Of course, Gaultier also knows how to give the mundane an exotic turn by merging his ideas into terrific hybrids. Out came the kimono-cum-boxing robe, a chinoiserie-printed track jacket and Indian-inspired scarf gowns that wended their way over and under track shorts and bikinis.
If some of it seemed a little unrealistic, it certainly looked great on the runway. And the collection was filled with important pieces that fashion-savvy women can put together in their own special style.
Lagerfeld Gallery: While Lagerfeld Gallery may have meandered a bit since the label’s conception, when it had a more arch, arty feel, Karl Lagerfeld has now found the groove. The line is younger and a lot more fun, merging street smarts with the haute chic Lagerfeld knows so well.
After striking a deal with Diesel last season, the designer put a load of cool jeans on the runway, and this time around there were plenty more. Pale blue faded denim was streaked a watery pink and cut into skintight overalls or a slim pair of capris to wear under filmy petal-pink chiffon minidresses.
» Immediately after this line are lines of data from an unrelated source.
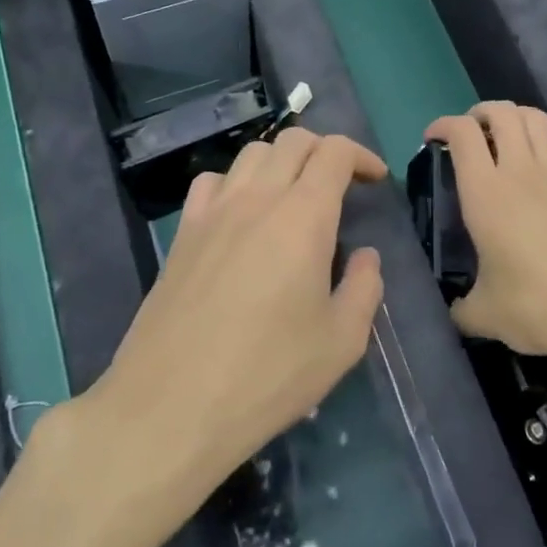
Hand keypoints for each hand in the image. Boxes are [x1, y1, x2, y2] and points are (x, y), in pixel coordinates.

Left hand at [93, 128, 387, 499]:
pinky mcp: (182, 233)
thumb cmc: (267, 374)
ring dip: (282, 161)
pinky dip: (236, 182)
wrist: (171, 405)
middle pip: (294, 141)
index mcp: (303, 216)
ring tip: (294, 197)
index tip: (376, 179)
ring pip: (251, 153)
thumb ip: (365, 288)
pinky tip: (242, 215)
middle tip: (342, 185)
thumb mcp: (341, 342)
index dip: (362, 156)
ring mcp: (213, 212)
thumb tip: (364, 257)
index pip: (335, 152)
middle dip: (326, 151)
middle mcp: (257, 198)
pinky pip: (211, 182)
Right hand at [423, 103, 546, 372]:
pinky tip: (537, 170)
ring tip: (502, 140)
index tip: (432, 138)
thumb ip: (462, 310)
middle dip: (480, 113)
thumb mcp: (487, 316)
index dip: (443, 125)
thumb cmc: (541, 306)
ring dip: (513, 118)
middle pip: (502, 112)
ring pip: (536, 119)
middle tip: (468, 135)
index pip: (463, 134)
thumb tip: (454, 313)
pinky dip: (541, 140)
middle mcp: (522, 171)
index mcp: (487, 193)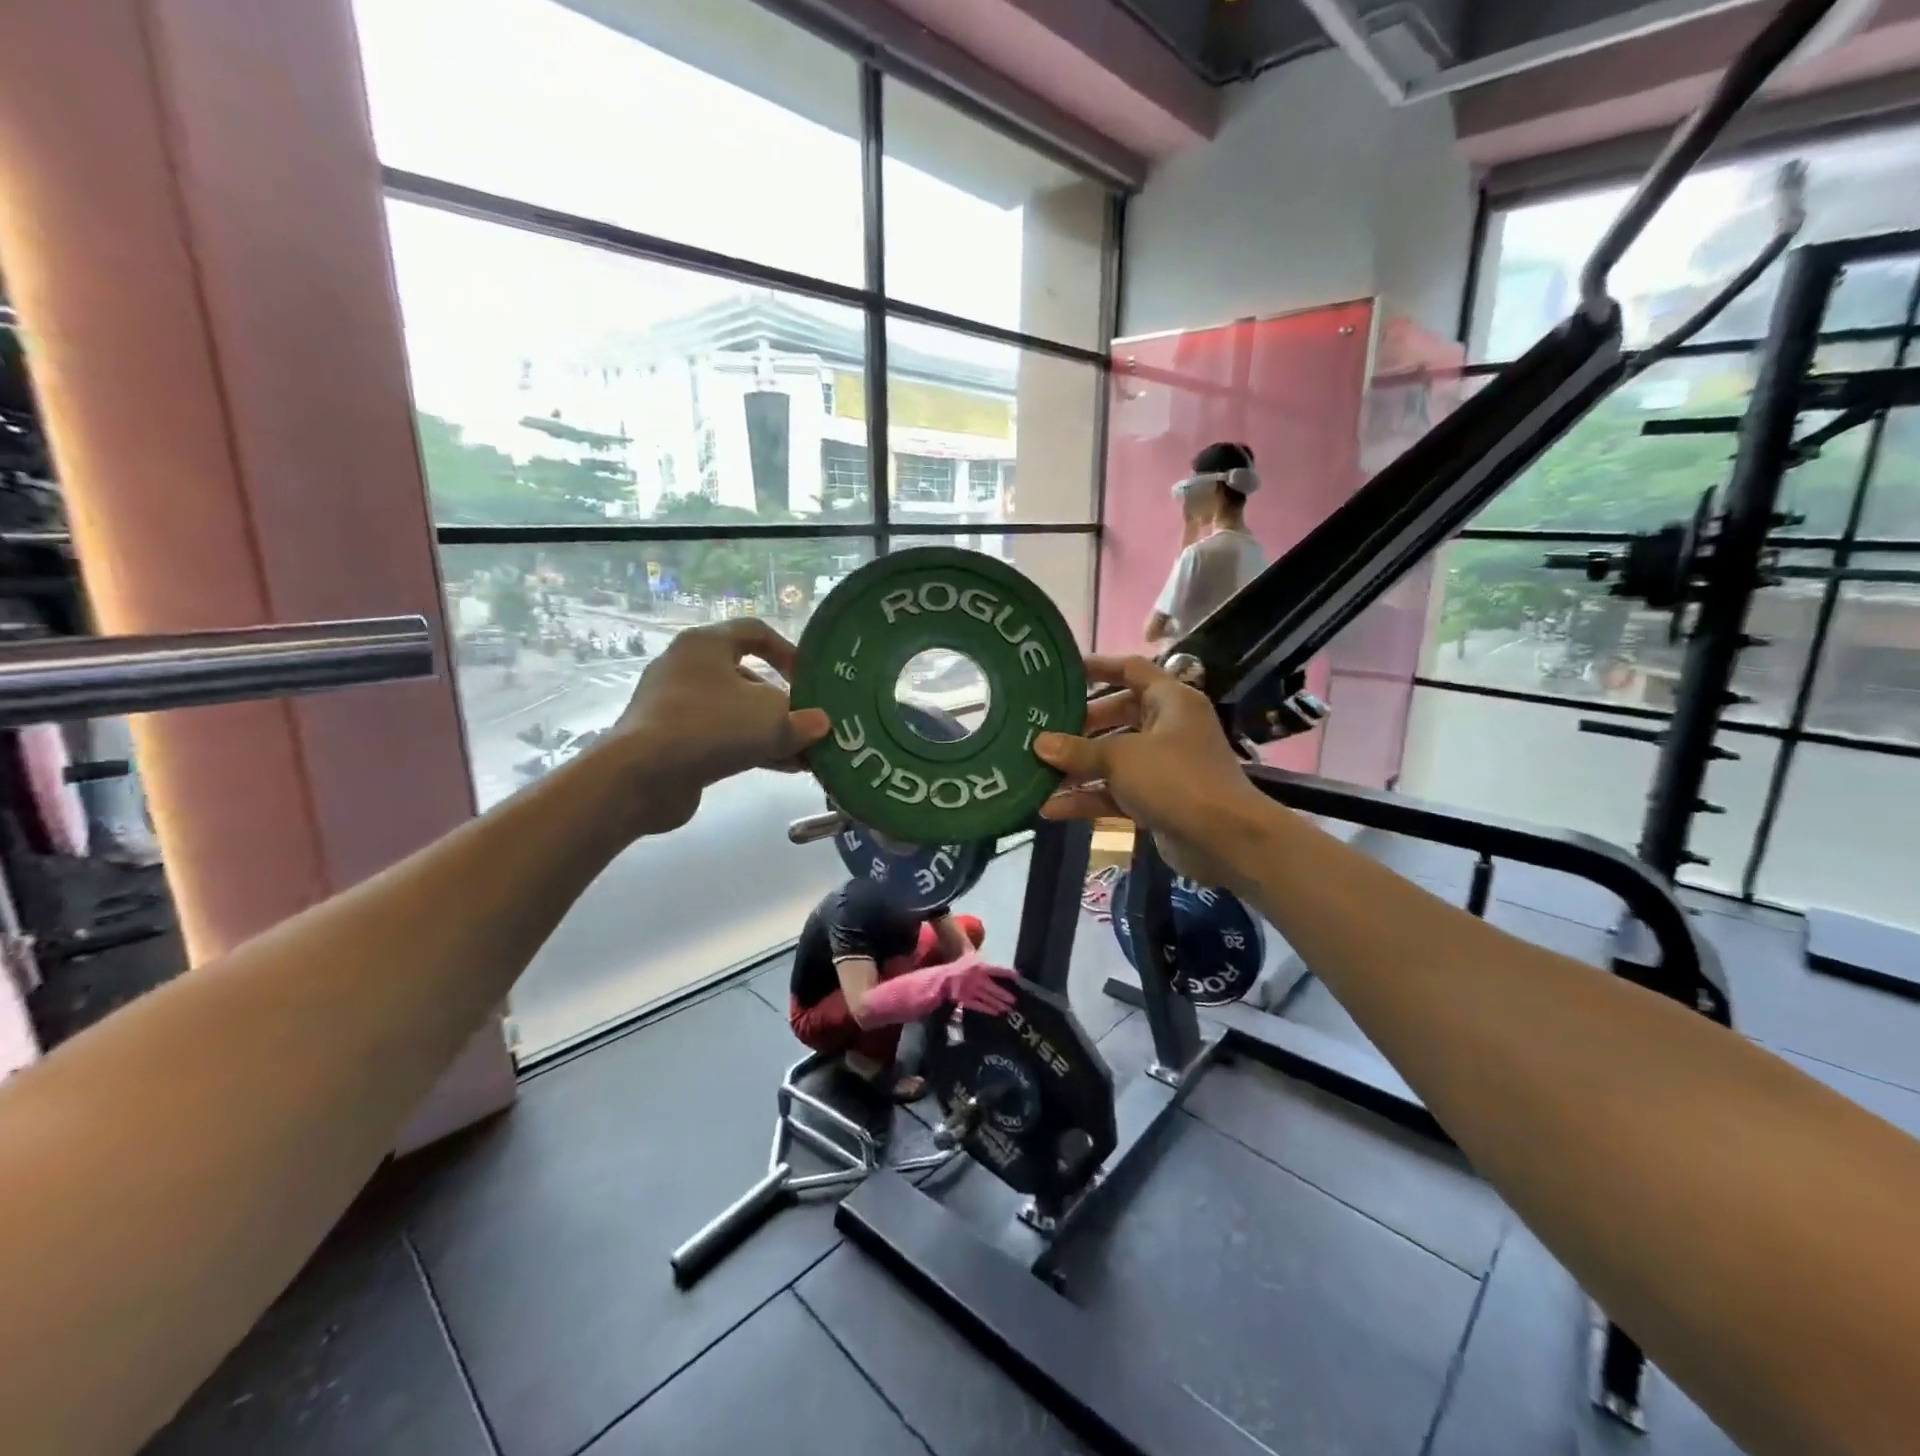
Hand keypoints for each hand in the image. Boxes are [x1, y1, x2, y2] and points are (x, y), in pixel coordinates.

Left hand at [609, 620, 829, 834]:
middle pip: (747, 677)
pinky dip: (750, 748)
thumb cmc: (711, 726)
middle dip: (783, 703)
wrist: (642, 776)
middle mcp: (687, 667)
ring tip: (804, 753)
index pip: (755, 631)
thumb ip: (801, 720)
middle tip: (809, 723)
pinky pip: (720, 736)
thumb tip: (819, 724)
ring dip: (770, 731)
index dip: (788, 651)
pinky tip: (781, 768)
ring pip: (735, 712)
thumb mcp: (771, 719)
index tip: (809, 678)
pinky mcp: (671, 740)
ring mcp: (675, 705)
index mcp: (707, 644)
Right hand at [933, 955, 1017, 1016]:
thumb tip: (990, 954)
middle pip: (995, 988)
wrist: (942, 979)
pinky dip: (989, 1009)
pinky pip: (980, 1006)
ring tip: (1008, 1008)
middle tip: (1015, 1000)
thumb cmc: (958, 966)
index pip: (998, 970)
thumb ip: (980, 956)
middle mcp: (978, 979)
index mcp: (980, 967)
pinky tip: (996, 1012)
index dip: (1008, 973)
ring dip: (1000, 1004)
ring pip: (989, 999)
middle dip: (1005, 995)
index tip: (1018, 977)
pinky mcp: (967, 1000)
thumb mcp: (968, 956)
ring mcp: (973, 991)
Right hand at [1035, 655, 1263, 889]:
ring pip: (1114, 758)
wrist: (1225, 840)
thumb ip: (1078, 750)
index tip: (1063, 673)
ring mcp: (1163, 766)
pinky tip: (1051, 808)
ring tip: (1037, 771)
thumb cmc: (1176, 779)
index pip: (1131, 670)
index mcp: (1170, 701)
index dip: (1098, 667)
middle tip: (1044, 728)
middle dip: (1081, 724)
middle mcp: (1168, 728)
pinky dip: (1089, 797)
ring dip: (1079, 767)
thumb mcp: (1121, 758)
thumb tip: (1039, 743)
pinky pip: (1116, 791)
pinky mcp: (1158, 799)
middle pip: (1118, 715)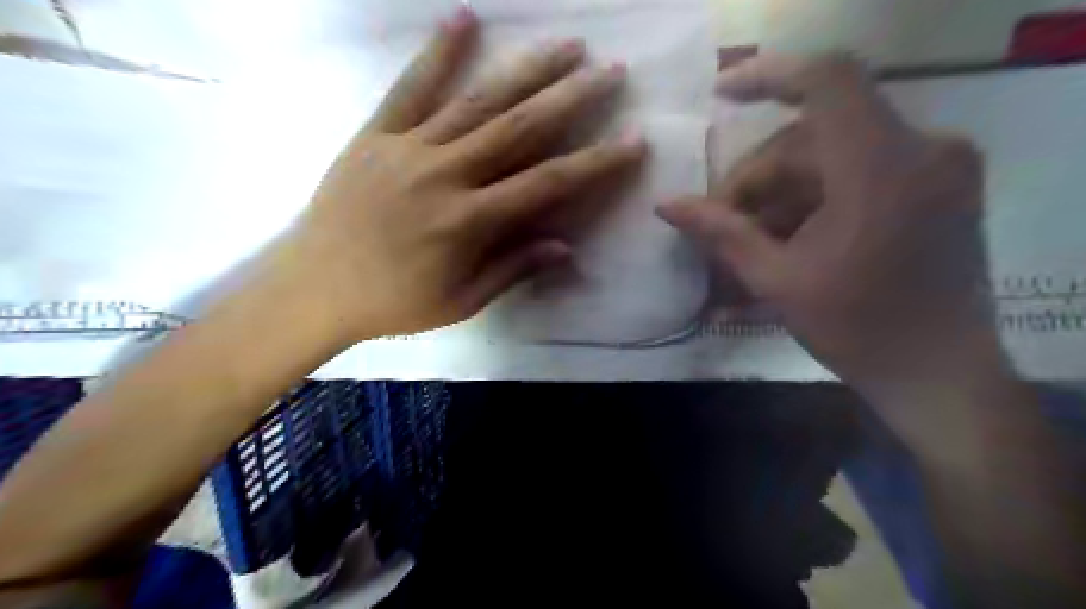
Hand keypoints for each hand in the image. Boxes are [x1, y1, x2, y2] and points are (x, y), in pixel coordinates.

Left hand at [275, 5, 641, 342]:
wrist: (313, 287)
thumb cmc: (393, 302)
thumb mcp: (461, 301)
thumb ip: (513, 269)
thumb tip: (565, 246)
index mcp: (469, 221)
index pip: (547, 183)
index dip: (594, 163)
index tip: (632, 141)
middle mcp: (446, 175)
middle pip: (520, 128)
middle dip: (571, 99)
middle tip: (610, 72)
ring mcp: (409, 148)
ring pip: (478, 101)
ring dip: (526, 70)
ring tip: (565, 45)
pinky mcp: (376, 134)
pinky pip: (410, 87)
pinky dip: (439, 51)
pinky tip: (465, 17)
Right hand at [656, 54, 1003, 399]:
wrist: (939, 374)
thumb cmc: (857, 330)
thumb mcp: (777, 280)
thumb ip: (721, 233)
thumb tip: (665, 205)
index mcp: (882, 167)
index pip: (826, 80)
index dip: (767, 75)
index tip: (719, 96)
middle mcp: (919, 148)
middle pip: (810, 138)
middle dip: (755, 180)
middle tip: (718, 226)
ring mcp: (932, 165)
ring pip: (827, 159)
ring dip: (778, 197)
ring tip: (744, 245)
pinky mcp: (933, 184)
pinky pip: (854, 176)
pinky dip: (810, 203)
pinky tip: (781, 241)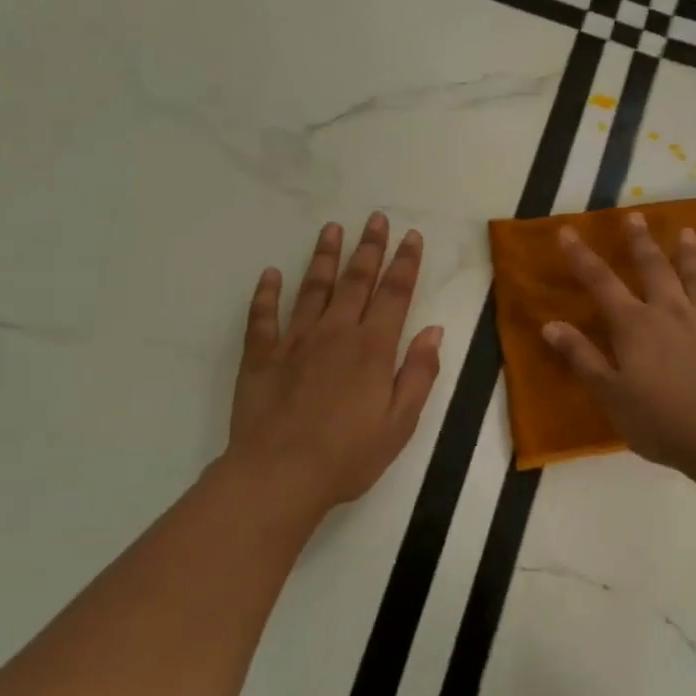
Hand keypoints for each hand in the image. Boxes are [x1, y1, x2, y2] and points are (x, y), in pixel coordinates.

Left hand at [220, 213, 443, 522]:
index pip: (394, 294)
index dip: (405, 263)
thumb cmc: (349, 455)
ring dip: (324, 257)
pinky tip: (270, 275)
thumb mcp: (401, 422)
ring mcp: (295, 342)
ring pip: (312, 289)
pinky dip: (266, 294)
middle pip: (356, 281)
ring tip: (331, 229)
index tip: (410, 236)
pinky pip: (263, 317)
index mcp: (373, 348)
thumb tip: (434, 330)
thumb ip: (419, 373)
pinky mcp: (261, 357)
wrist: (279, 476)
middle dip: (369, 248)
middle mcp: (336, 333)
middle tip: (375, 218)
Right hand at [542, 213, 695, 475]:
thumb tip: (550, 325)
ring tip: (687, 232)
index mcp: (634, 325)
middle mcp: (670, 312)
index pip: (601, 282)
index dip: (582, 257)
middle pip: (654, 268)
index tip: (568, 231)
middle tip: (636, 216)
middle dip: (641, 241)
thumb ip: (582, 357)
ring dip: (690, 255)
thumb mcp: (610, 394)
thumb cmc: (660, 420)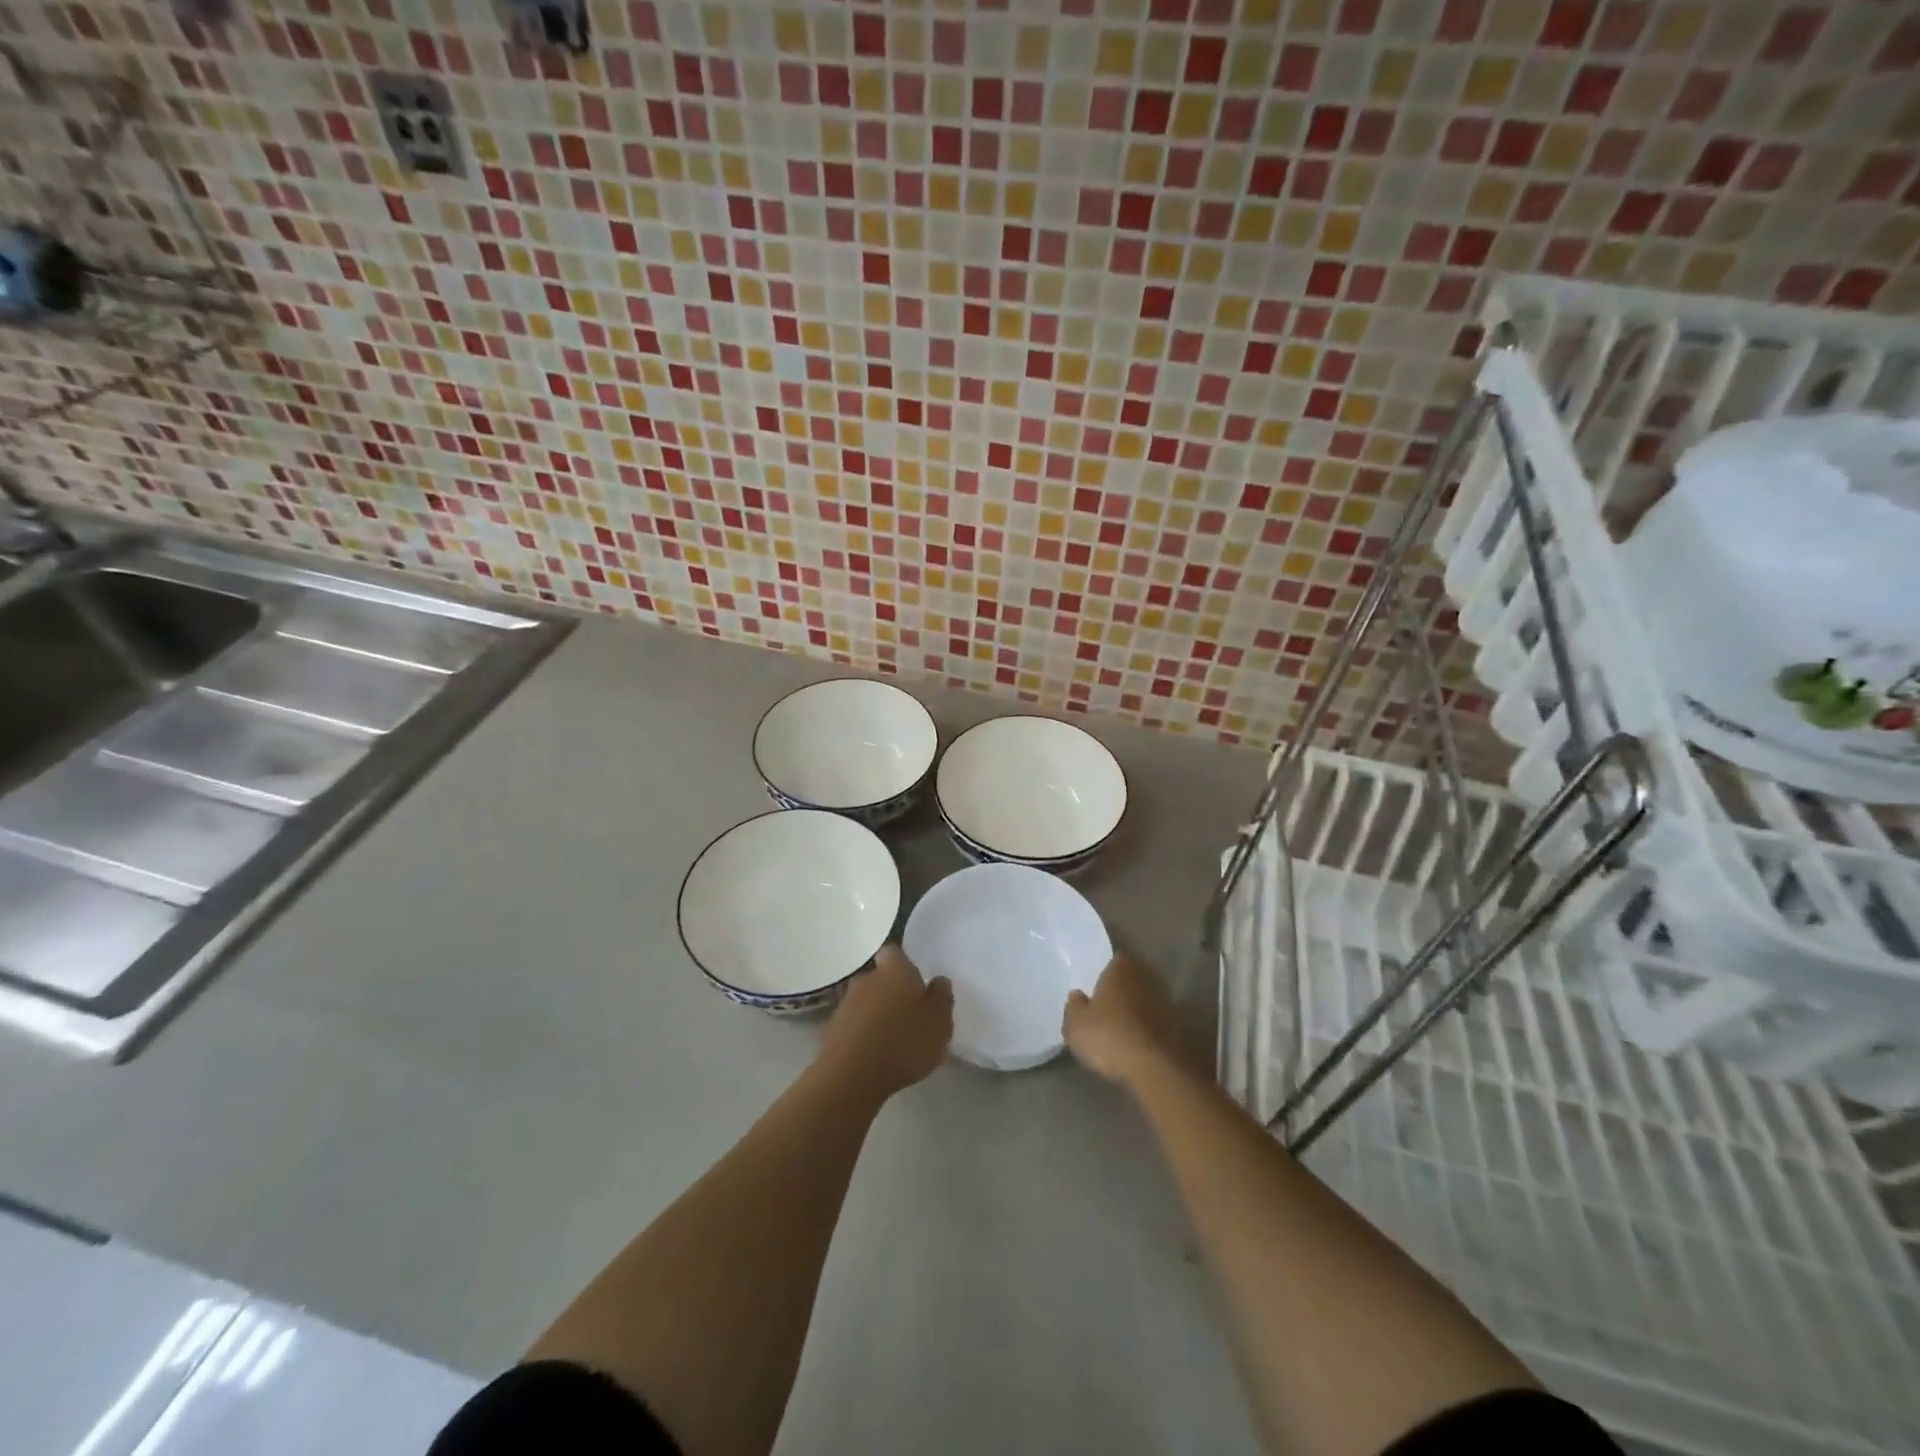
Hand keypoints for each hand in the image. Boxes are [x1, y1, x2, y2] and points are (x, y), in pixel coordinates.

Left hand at [819, 944, 953, 1099]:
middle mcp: (867, 979)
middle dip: (891, 991)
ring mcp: (845, 1005)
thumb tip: (939, 981)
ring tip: (892, 1040)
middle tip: (908, 1014)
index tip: (915, 982)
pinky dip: (861, 1035)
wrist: (851, 1076)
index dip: (904, 964)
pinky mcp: (831, 1031)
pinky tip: (873, 1055)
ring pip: (864, 1002)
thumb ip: (941, 998)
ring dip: (875, 1014)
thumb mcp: (940, 1023)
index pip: (894, 952)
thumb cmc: (904, 1043)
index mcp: (895, 970)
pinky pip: (852, 1026)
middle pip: (879, 977)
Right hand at [1063, 953, 1190, 1087]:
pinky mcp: (1178, 1027)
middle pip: (1130, 979)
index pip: (1113, 959)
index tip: (1094, 986)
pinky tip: (1135, 1045)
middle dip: (1120, 991)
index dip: (1104, 971)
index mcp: (1121, 967)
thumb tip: (1077, 996)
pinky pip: (1155, 1022)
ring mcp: (1166, 1002)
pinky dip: (1146, 1030)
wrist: (1158, 1068)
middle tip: (1104, 1007)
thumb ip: (1074, 1007)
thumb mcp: (1076, 1026)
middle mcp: (1146, 977)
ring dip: (1135, 1011)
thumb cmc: (1110, 1036)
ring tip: (1119, 1029)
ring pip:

Lagerfeld’s sporty summer suit matched a lightweight lavender blazer with a pinkish denim bustier and HotPants, while scores of cheeky denim shorts were shown under Lagerfeld’s lavender spangled eveningwear.
But the sprightly lineup also included styles modeled on Lagerfeld’s own look du jour. Since he lost weight last year, the designer has worn a black jacket, tuxedo shirt and jeans unfailingly. So when he approached tuxedo dressing this time around, it was with the casual flair of an expert. Slinky miniskirts or denim capri pants were paired with shrunken dinner jackets, high-collared tuxedo shirts and proper waistcoats, giving models a nifty look just like their guy Karl.